South Korea’s KOSPI surged approximately 68% during the second quarter of 2026, its best quarterly performance since the nation rebounded from the Asian financial crisis in 1998. The benchmark climbed from around 5,000 to over 9,000, recording all-time highs in June. Year-to-date gains now approach nearly 100%.
Samsung Electronics and SK Hynix are the primary engines of this rally. Analyst projections indicate these two semiconductor giants will drive between 52% and 68% of total KOSPI profit growth. The surge reflects a global scramble for high-bandwidth memory, the specialized chips essential for artificial intelligence infrastructure. The two firms are among only three companies worldwide capable of manufacturing this technology at scale.
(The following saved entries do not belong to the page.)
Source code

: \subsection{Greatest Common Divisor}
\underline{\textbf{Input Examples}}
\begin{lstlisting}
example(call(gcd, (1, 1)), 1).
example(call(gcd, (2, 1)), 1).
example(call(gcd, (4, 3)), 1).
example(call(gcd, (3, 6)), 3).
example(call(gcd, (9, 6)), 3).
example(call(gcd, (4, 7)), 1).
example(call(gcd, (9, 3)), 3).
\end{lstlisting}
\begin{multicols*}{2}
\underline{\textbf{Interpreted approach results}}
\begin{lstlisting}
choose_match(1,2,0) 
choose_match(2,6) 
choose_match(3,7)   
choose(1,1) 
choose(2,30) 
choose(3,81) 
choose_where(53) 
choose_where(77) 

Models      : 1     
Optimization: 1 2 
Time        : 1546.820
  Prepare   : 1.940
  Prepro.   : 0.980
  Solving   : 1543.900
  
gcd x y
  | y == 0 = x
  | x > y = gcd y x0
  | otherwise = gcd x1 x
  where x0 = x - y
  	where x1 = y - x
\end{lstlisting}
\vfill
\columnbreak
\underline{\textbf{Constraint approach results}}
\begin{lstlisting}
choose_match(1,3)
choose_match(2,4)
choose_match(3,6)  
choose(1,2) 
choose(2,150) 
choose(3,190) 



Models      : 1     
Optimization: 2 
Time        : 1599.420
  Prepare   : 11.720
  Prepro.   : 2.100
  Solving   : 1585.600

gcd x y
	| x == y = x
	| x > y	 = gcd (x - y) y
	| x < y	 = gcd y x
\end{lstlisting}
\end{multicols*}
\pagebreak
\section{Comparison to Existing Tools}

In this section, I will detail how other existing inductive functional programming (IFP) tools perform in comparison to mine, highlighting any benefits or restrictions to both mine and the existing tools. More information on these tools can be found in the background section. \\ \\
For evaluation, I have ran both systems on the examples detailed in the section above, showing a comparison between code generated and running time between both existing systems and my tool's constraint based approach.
Beneath the historic returns, market volatility has spiked dramatically. The index has already recorded 20 single-day moves exceeding 5% in 2026. The most severe of these occurred on June 23, when the KOSPI plummeted 9.99% following regulatory warnings about leveraged ETFs that became wildly popular among domestic retail traders.
Despite the generational returns, foreign investors have been net sellers, offloading tens of billions of dollars in Korean equities. Much of this outflow is attributed to mechanical rebalancing by passive funds trimming positions as constituent weights grow. The rally is increasingly a local phenomenon, fueled by domestic investors often using leveraged products.